This tool computes source file similarity using 3-gram multiset ignoring whitespace and comments. The tool can estimate source code siimlarity using b-bit minhash; the tool can skip unnecessary comparison if two files are unlikely similar.
The implementation is a revised version that has been used in our technical paper:
Takashi Ishio, Yusuke Sakaguchi, Kaoru Ito and Katsuro Inoue: Source File Set Search for Clone-and-Own Reuse Analysis, In Proc. of MSR 2017. <https://doi.org/10.1109/MSR.2017.19>
The source code is written in Java. You can build the project using Maven.
mvn package
For file similarity, supported programming languages are: C/C++, Java, ECMAScript, Python, PHP, and C#.
The main class FileCodeHash
accepts file names (or directory names).
The main class reports hash values for each file with file names in addition to SHA-1 hash, code hash, and minhash.
The following command line is an example to extract minhash values from source files in src
directory and store them into a file.
The command uses a redirection because the tool write the result to STDOUT by default.
java -classpath CodeHash.jar jp.naist.se.codehash.FileCodeHash src > minhash.txt
It is a list of tab-separated values (TSV) comprising nine columns.
- File path
- SHA-1 file hash
- Language name (detected by a file extension)
- Code-hash: content hash excluding whitespace and comments.
- 1-bit minhash vector: 2048-bit vector of 1-bit min-hash for trigrams of the file.
- 1-bit minhash vector with identifier normalization: 2048-bit vector of 1-bit min-hash for trigrams ignoring identifier names.
- File length (byte count)
- The number of tokens in the file
- The number of n-grams in the file
Another main class jp.naist.se.codehash.comparison.ComparisonMain
compares 1-bit minhash vectors to estimate source file similarity.
The minhash.txt
is a file created by FileCodeHash
.
java -classpath CodeHash.jar jp.naist.se.codehash.comparison.ComparisonMain minhash.txt
The hamming distance between a pair of min-hash vectors approximate the similarity of the file pair: Estimated-similarity = 1 - (The-cardinality-of-XOR-of-two-vectors / 1024)
.
The estimated value may have some error; a pair of file having actual similarity 0.7 may have an estimated value 0.8.
The result is a list of tab-separated values comprising the following columns. Each line shows a pair of files to be compared.
- CodeHash1: representing a file. To ignore duplicated files in the list, the tool uses code hash values.
- CodeHash2: representing the other file of the file pair.
- TokenLength1: The number of tokens in the file represented by CodeHash1.
- TokenLength2: The number of tokens in the file represented by CodeHash2.
- EstimatedSim: Jaccard index estimated by 1-bit minhash vectors of the files.

- [Problems and tasks]
[1] In the CodeHash tool description, why does the example command for extracting minhash values send its output into a file with a redirection? Answer in one to three sentences.
[2] Repeat word for word the part of the CodeHash tool description that opens with the words containing "The implementation is" and closes with "PHP, and C#.".
The items that come next are separate material from the text about the CodeHash tool.

- [Entries provided]
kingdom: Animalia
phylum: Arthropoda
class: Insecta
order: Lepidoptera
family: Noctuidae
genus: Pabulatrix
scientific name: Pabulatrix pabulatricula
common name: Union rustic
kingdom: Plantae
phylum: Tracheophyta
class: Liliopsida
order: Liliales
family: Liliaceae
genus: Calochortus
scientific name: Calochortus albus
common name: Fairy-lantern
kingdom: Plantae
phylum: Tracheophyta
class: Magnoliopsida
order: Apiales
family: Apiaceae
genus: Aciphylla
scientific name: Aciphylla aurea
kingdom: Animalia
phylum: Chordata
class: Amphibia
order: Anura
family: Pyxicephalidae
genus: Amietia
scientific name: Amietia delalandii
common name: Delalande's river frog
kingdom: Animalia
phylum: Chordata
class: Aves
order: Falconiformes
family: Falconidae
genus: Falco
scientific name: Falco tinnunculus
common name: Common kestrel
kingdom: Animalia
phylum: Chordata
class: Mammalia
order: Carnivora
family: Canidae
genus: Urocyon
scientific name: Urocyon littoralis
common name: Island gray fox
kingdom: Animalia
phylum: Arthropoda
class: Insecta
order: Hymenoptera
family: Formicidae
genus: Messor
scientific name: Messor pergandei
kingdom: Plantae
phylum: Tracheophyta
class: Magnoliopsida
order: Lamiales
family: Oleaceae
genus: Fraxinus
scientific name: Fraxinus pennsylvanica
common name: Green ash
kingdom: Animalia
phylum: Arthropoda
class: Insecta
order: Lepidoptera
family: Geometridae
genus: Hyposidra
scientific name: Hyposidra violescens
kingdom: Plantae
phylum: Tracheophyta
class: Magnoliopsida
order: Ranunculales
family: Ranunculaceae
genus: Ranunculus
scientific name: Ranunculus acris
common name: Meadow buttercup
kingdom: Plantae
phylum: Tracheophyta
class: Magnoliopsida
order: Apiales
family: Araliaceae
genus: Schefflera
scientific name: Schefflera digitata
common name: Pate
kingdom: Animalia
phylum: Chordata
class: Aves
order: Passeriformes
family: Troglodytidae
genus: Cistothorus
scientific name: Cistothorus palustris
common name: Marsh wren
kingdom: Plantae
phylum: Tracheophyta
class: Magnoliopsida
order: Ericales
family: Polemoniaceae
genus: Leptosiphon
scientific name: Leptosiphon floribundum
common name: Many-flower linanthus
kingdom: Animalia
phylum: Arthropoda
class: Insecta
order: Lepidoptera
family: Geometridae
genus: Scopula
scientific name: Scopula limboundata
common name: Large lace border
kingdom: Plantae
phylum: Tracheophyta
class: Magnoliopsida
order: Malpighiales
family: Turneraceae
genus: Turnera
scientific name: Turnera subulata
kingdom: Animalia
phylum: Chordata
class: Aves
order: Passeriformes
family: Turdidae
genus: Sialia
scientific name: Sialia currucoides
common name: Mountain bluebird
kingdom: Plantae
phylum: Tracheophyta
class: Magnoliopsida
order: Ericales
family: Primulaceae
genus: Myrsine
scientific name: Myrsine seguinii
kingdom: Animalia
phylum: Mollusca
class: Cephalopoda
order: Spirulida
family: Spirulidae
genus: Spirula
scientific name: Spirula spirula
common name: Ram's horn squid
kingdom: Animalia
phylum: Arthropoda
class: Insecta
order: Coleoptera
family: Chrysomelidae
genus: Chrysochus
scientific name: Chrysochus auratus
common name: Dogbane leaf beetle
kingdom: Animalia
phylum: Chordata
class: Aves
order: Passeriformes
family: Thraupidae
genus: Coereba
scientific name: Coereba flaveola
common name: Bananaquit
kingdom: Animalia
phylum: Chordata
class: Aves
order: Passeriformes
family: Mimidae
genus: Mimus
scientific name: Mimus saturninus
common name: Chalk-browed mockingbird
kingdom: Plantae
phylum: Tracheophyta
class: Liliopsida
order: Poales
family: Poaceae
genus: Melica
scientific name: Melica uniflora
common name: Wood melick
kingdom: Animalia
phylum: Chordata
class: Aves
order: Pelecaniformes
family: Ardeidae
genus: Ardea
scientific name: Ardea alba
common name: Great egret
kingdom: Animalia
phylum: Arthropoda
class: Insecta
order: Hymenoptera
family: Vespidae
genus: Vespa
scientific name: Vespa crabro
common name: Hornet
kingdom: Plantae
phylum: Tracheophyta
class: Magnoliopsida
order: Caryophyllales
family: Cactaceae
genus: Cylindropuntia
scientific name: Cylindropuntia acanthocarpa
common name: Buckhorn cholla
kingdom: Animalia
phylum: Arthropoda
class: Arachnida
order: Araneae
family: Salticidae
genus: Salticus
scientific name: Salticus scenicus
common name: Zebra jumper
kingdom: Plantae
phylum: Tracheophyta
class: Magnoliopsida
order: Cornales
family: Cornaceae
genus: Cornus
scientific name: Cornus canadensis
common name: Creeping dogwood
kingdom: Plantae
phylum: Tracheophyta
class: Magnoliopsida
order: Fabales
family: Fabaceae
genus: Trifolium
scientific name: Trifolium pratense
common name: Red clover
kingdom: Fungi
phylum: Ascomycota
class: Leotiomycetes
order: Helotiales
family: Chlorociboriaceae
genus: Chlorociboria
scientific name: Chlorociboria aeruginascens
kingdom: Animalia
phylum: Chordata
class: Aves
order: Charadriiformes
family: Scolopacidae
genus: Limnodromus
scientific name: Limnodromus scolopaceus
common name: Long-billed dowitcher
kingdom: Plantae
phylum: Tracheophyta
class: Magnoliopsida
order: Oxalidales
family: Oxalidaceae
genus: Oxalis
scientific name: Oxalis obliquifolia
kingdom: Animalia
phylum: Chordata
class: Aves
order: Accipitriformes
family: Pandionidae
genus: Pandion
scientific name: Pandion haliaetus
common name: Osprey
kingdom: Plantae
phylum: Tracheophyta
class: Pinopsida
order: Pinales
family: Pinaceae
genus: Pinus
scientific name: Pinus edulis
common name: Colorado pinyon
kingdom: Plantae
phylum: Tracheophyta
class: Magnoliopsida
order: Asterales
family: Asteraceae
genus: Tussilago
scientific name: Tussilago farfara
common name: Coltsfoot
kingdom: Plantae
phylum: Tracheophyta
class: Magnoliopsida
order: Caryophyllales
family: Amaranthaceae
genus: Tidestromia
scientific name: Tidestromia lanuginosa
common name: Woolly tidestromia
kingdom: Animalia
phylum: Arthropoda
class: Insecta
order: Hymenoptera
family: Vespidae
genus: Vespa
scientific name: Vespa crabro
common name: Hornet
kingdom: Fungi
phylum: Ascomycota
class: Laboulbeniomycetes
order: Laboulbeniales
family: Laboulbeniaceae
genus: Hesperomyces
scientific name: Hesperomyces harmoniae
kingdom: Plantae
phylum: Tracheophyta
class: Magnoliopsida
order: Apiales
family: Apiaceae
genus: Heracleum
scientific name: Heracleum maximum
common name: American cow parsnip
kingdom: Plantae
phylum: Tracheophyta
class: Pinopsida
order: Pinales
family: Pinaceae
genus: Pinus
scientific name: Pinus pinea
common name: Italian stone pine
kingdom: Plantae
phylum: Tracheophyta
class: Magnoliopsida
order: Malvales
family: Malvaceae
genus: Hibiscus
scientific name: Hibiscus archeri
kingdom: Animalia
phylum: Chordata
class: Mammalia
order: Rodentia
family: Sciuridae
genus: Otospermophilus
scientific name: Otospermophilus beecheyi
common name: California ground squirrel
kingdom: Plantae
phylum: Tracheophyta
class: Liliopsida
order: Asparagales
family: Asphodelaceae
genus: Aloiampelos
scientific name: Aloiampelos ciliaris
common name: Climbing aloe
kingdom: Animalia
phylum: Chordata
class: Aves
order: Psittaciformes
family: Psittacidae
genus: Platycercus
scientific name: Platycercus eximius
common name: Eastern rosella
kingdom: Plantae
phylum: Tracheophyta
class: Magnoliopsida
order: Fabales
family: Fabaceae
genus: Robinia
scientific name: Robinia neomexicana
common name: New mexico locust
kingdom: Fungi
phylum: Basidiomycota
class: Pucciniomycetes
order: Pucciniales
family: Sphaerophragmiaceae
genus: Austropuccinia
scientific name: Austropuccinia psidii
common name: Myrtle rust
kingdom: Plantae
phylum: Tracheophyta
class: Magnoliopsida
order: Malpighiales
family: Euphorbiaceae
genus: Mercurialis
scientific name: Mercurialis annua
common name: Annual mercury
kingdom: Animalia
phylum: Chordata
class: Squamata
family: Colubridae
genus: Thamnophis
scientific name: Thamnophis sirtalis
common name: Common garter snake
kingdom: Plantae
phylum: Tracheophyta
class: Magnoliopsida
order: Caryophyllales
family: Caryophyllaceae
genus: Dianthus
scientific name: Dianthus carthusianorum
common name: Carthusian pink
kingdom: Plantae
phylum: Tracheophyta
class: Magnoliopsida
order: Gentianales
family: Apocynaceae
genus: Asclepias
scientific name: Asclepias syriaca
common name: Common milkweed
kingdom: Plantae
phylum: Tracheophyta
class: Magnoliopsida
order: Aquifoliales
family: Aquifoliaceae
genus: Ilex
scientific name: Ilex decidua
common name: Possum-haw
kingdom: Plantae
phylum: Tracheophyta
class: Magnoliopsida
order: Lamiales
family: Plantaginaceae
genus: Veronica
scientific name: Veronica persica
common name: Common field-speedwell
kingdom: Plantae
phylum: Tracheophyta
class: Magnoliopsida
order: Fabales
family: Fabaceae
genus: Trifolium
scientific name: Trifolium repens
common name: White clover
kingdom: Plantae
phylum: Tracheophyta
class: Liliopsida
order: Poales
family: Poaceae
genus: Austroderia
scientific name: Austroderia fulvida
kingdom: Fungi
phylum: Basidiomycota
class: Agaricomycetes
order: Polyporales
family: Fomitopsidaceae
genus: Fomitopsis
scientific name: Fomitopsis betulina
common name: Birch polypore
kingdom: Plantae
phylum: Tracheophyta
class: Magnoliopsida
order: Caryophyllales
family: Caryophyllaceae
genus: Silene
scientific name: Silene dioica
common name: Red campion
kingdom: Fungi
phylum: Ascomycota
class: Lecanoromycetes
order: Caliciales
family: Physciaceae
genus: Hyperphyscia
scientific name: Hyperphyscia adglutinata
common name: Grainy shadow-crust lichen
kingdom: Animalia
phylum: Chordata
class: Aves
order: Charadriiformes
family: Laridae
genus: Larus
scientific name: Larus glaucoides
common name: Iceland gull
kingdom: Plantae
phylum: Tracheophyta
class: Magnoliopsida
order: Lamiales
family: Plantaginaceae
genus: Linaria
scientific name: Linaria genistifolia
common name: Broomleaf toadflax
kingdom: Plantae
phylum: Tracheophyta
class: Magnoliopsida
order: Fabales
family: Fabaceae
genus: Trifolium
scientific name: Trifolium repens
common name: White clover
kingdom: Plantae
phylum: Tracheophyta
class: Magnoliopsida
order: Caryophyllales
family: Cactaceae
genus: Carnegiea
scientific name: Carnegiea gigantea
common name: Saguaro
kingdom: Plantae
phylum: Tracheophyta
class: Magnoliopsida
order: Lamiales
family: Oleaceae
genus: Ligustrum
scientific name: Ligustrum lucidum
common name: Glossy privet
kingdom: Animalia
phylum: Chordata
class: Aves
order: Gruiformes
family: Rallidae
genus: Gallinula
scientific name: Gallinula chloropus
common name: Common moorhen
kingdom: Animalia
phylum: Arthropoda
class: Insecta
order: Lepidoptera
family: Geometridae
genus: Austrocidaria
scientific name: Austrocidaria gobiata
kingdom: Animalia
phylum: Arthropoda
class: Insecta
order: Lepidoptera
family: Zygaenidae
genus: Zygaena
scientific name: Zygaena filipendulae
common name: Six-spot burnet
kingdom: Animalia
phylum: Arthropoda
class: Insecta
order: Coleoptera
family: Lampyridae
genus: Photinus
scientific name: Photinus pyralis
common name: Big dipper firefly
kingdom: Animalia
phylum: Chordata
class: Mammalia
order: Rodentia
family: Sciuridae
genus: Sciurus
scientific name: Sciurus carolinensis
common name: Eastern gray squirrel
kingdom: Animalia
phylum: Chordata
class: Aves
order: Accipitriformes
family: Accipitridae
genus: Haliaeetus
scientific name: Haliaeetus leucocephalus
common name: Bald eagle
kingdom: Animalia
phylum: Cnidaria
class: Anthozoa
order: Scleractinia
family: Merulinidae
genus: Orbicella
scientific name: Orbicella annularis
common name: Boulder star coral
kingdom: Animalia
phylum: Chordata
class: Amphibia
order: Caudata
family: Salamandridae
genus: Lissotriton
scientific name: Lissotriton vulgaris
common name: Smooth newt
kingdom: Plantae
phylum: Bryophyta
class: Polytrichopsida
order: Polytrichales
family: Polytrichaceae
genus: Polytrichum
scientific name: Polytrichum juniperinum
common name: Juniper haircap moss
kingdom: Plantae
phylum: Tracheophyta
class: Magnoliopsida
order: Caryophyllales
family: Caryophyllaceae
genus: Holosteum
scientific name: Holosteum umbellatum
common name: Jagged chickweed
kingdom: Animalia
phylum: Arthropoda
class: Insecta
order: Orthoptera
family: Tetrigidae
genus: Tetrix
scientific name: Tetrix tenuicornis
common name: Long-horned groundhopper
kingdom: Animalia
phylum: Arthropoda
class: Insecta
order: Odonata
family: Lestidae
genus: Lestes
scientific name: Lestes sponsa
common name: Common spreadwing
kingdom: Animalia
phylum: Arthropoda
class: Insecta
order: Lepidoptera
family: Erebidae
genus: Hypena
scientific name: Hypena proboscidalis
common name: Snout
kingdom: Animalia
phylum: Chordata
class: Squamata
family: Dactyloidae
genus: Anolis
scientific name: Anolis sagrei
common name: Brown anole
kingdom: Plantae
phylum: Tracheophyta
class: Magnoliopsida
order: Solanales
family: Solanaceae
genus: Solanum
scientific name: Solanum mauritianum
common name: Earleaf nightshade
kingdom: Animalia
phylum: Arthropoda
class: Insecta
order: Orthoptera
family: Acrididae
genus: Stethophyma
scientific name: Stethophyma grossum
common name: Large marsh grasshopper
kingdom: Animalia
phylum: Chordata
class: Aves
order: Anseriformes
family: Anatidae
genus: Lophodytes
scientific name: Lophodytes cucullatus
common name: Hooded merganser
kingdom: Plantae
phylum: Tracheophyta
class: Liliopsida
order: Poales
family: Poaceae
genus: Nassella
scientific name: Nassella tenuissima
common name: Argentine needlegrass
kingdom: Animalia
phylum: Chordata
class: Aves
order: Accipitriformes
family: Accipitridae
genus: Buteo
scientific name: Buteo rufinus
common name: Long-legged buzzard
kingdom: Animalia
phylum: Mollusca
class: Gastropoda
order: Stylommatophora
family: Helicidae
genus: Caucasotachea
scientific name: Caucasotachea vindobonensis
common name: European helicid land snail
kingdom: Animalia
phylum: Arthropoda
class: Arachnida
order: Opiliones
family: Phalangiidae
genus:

- [Exercise responses]
[1] By default, the tool writes its result to STDOUT. The redirection ("> minhash.txt") sends that output into the file minhash.txt instead.

[2]
The implementation is a revised version that has been used in our technical paper:
Takashi Ishio, Yusuke Sakaguchi, Kaoru Ito and Katsuro Inoue: Source File Set Search for Clone-and-Own Reuse Analysis, In Proc. of MSR 2017. <https://doi.org/10.1109/MSR.2017.19>
The source code is written in Java. You can build the project using Maven.
mvn package
For file similarity, supported programming languages are: C/C++, Java, ECMAScript, Python, PHP, and C#.